Just to give you the frame of reference as to how rare pandas are: there are over 7 billion people in the world, last we counted; there are roughly 61 million pet dogs in the United States alone; there are only an estimated 6000 tigers in the world… and even fewer pandas. And last I checked, the only place you will be able to hug a panda is in China, most likely in a WWF-partnered research facility, like the following:
- Wolong National Nature Reserve
- Bifengxia Panda Base in Ya’an, Sichuan, China
- Giant Panda Breeding Research Base (Xiongmao Jidi)
- Chengdu Research Base of Giant Panda Breeding
From what I know, most people go to the Xiongmao Jidi base. I went to the Chengdu Research Base of Giant Panda Breeding because it was the closest to the capital of Sichuan.
2. I now join the ranks of celebrities like Shaq, who hugged a baby panda too!
Look at Shaq. Now look at me. Now look back at Shaq. I can now say I am part of an exclusive club (including international celebrities) that got the rare chance to hug a panda. How frickin’ cool is that?!
3. I now have a good story to tell to all my friends.
I hugged that baby panda almost 2 years ago, but it’s still something I remember vividly. I remember how the supervisor fed the panda honey to keep it occupied while I took a million pictures. I remember how heavy it felt – my thighs instantly went numb after carrying it for only a minute.

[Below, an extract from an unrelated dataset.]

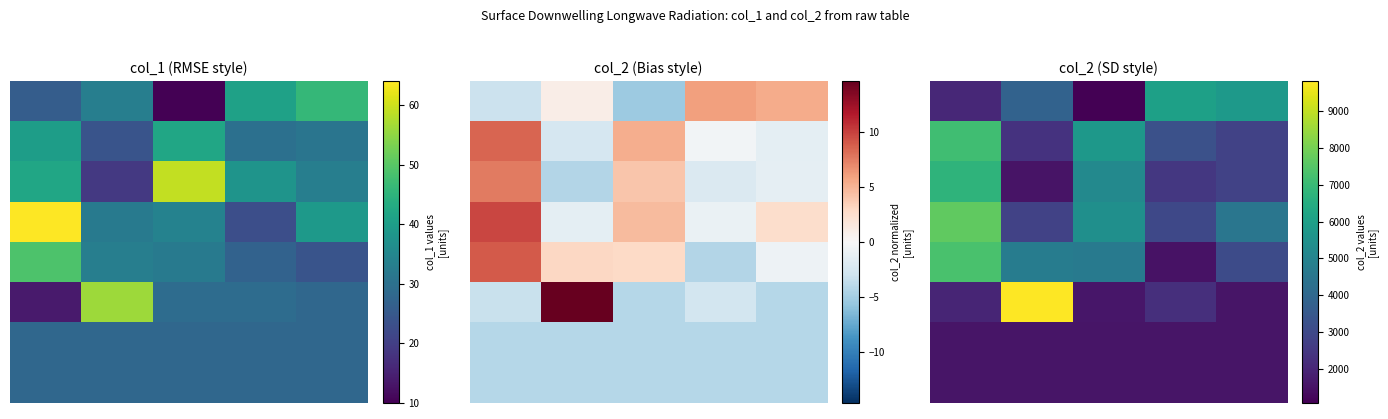

At which label does 4 reach its minimum?

3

It smelled clean, and felt coarse in the way an old teddy bear would, after you had your childhood stuffed bear for years and years. I also remember how my friend, who spent the money to hug the panda with me, hugged it a little too hard in her excitement, sending the poor baby panda running with a sudden squeal.

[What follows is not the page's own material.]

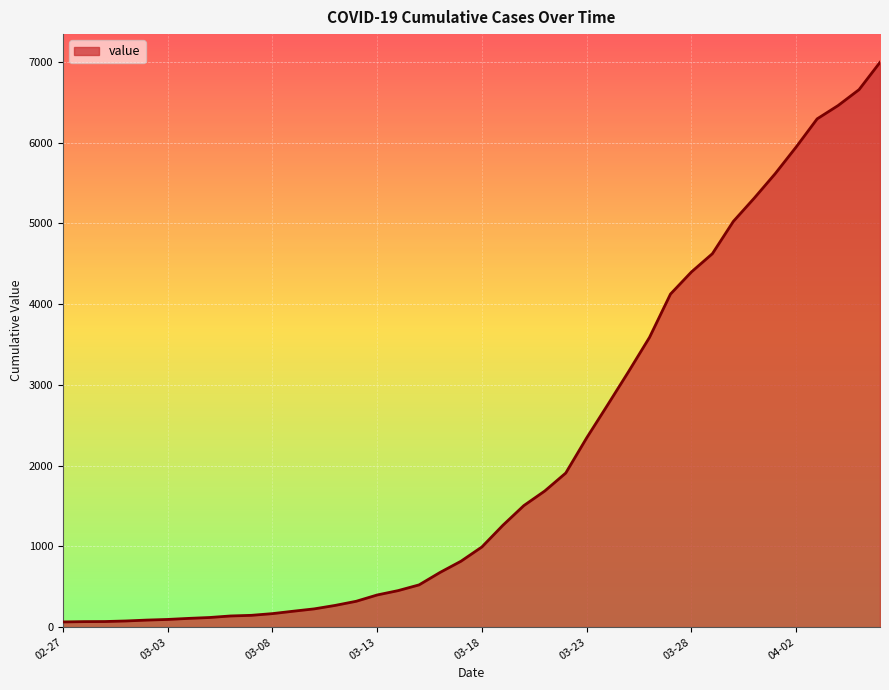

What is the difference between the maximum and minimum values?

6931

I also remember how oddly the hostel staff looked at me for making the request and warned me that the panda was really temperamental, and if I was unlucky, I wouldn’t even get a chance to hug the panda despite my willingness to pay for it. From what I heard, only 50 or so people would get a chance to hug the panda per day, and that could be cut to 20 or less if the panda gets grumpy or sick.

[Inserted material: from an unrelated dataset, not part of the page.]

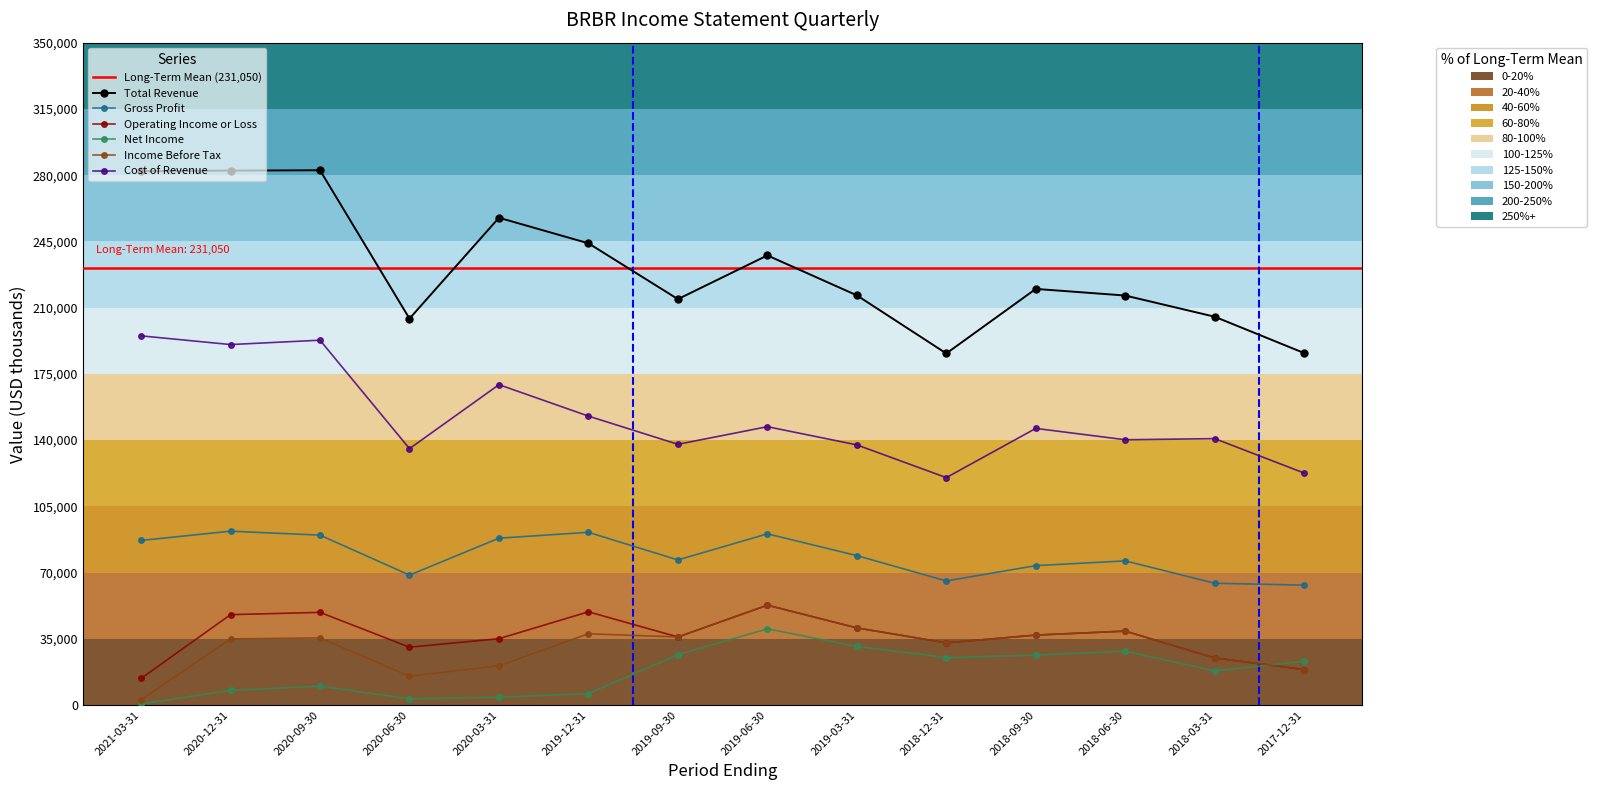

List the series in order of their peak value, highest first.

Total Revenue, Cost of Revenue, Gross Profit, Operating Income or Loss, Income Before Tax, Net Income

Now that I think about it, it’s a very high chance that no one else got to hug that panda after us that day, since my friend scared it so much. Oops…
4. Touring China is a relatively cheap expedition, and I had the extra spending money.
Even if I wanted to splurge, spending money in China, especially a smaller region like Sichuan, is a fraction of the money I would spend in most other countries. My budget for Chengdu was $250 for 2 days there (including hostel fees, travel fees, and food), and I still came in under budget after spending $150 to hug that panda.
5. Plus, all the money goes to a good cause!
Yes, it’s a hefty fee for a 5 minute experience (lucky for me, because I went with a friend, it was more like a 10 minute experience). But the proceeds of these donations go solely to upkeep of the panda reserves, feeding and caring for the panda, and improving/preserving the pandas’ habitat. Considering it costs about 1000 USD per day to take care of a grown panda (they eat as much as 1200 pounds of bamboo a week), I think the donation is much appreciated.
Well, friends, did you think my money was well-spent?
I thought so too.
P.S. You may not want to spend the money to hug a panda, but going to a panda reserve is also a once-in-a-lifetime experience. I got to see a couple dozen pandas at the base I went to, as well as a group of red pandas during feeding time!